● SELECTED TEXT
Maeve Sullivan, University of Sydney
By confronting the colonial gaze through appropriation and auto-ethnography, Indigenous artists seek to confront the politics of visibility within photography that was used to capture the problematic past of Australia. Coloniality fuels the power imbalance between the photographer and photographed, or the colonizer and colonized, which has consequently embedded racist ideologies and distorted modes of seeing.1 Australian contemporary artists Brook Andrew (Wiradjuru and Ngunnawal peoples) and Christian Thompson (Bidjara peoples) seek to decolonise the camera, confronting photography’s colonial past and its ongoing cultural legacies. They refuse to let this history remain unexamined or unchallenged within the medium.2 These images are more than just chemical traces of light on a surface—they are evidence of colonial control and Indigenous resilience. Rather than directly re-presenting ethnographic imagery evident within Andrew’s 1998 appropriated Ngajuu Ngaay Nginduurgir (I see you) (fig. 1) that evokes ethical witnessing, Thompson chooses to use the history of photographic representation of Indigenous people as a starting point for spiritual repatriation within Down Under World (fig. 2) and Danger Will Come (fig. 3), two works part of the 2012 series ‘We Bury Our Own.’ While their material approaches differ, both artists access colonial archives—the Australian Institute of Aboriginal and Torres Strait Islander Studies and the Pitt Rivers Museum—to uncover and share Australia’s diverse hidden histories. Through their manipulation of traditional photographic processes, they actively contribute to truth-telling.

● WORK TO BE COMPLETED
Resume the passage above on how Indigenous artists confront the colonial gaze in photography, continuing from its final sentence.

● DATA TO EXAMINE
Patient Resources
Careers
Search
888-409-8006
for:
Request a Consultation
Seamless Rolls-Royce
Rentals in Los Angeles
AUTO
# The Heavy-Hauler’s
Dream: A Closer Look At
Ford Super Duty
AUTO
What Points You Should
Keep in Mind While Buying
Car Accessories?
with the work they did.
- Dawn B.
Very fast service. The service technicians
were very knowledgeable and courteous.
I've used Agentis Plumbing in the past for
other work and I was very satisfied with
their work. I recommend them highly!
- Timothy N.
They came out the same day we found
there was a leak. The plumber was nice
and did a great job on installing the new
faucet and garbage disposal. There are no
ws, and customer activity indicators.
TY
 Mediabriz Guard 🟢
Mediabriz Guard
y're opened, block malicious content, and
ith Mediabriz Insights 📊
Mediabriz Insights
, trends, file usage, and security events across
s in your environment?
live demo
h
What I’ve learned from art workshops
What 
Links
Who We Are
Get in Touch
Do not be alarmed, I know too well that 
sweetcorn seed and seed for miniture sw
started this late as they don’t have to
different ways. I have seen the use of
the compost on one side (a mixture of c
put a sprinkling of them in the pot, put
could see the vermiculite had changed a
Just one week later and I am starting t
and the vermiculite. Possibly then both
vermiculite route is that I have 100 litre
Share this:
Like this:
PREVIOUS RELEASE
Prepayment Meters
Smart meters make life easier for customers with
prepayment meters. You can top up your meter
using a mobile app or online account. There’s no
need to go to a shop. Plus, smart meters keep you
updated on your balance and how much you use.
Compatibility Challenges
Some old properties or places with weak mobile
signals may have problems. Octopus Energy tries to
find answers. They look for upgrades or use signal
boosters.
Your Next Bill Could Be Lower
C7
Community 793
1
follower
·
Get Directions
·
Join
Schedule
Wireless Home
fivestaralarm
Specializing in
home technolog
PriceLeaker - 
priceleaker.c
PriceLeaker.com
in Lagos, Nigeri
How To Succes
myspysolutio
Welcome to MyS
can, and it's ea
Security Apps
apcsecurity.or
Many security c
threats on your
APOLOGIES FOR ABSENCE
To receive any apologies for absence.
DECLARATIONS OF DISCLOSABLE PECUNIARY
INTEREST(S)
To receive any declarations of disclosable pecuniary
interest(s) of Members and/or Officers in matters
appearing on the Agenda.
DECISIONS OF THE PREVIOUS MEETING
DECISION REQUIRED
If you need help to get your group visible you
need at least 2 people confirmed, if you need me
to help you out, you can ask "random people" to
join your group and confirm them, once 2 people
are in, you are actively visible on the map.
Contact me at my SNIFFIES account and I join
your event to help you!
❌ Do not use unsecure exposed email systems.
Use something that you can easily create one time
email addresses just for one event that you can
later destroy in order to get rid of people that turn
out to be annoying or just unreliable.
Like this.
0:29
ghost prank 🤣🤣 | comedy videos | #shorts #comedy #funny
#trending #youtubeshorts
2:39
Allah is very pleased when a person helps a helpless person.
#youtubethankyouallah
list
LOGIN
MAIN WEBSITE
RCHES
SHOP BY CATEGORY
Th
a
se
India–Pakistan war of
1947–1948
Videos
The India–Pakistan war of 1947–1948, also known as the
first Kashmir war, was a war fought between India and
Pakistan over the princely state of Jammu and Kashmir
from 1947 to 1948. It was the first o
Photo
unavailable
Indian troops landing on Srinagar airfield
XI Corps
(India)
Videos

● RESPONSE TO THE EXERCISE
Brook Andrew and Christian Thompson directly engage with the contested cultural site of the archive—a space that forms national identity—to assert their own vision of the past excluded from Australia’s historical narrative. Brook Andrew recognises the power of the ethnographic image to obscure frontier violence. In Ngajuu Ngaay Nginduurgirr, Andrew appropriates a late nineteenth or early twentieth-century photograph of an Anaiwan or Kamilaroi man from the Australian Institute of Aboriginal and Torres Strait Islander Studies archive, confronting the ways these images have historically been used to mystify and distort the truth.3 This ambiguous identification confronts periods of forgetfulness by non-Indigenous Australians of cultural atrocities, as the retrieval of the past reproduced in the present resists such amnesia.4 Created in 1998, Andrew’s work offers a contemporary critique of the History Wars—an ideological conflict over Australia’s national identity. During this period, conservative Prime Minister John Howard oversaw a polarisation of mainstream views in Australian media and politics, which ultimately influenced public opinion.5 In response to this repression of the colonial consciousness, Andrew exposes the indexical quality of photography as a “carnal medium” that provides evidence of bodily trauma formed by the invisibility of Terra Nullius.6
In contrast, Christian Thompson subverts this method of appropriation within Down Under World and Danger Will Come by spending significant time with the Pitt Rivers Museum’s historic photographic collection to absorb their aura and create new bodies of work that invert the scientific scrutiny of ethnographic portraiture. Framed by Social Darwinism, colonial research—not limited to the Pitt Rivers Museum—promoted primitive stereotypes and predicted the extinction of Indigenous cultures.7 Thompson thwarts these ignorant assumptions by taking agency and directing the camera to capture himself in the twenty-first century. As one of the first two Aboriginal students to study at the University of Oxford, Thompson undertakes research on autoethnography, which was born from a crisis in representation.8 The self becomes the dominant voice, blending ethnography and autobiography, as Thompson wears the Oxford academic dress that provided him access to the Museum’s archive. This symbolically transfers power away from the cultural institutions of Western knowledge to Thompson himself as a researcher from the vantage point of the colonized.9 Indigenous representation no longer needs to be defined through the lens of colonialism.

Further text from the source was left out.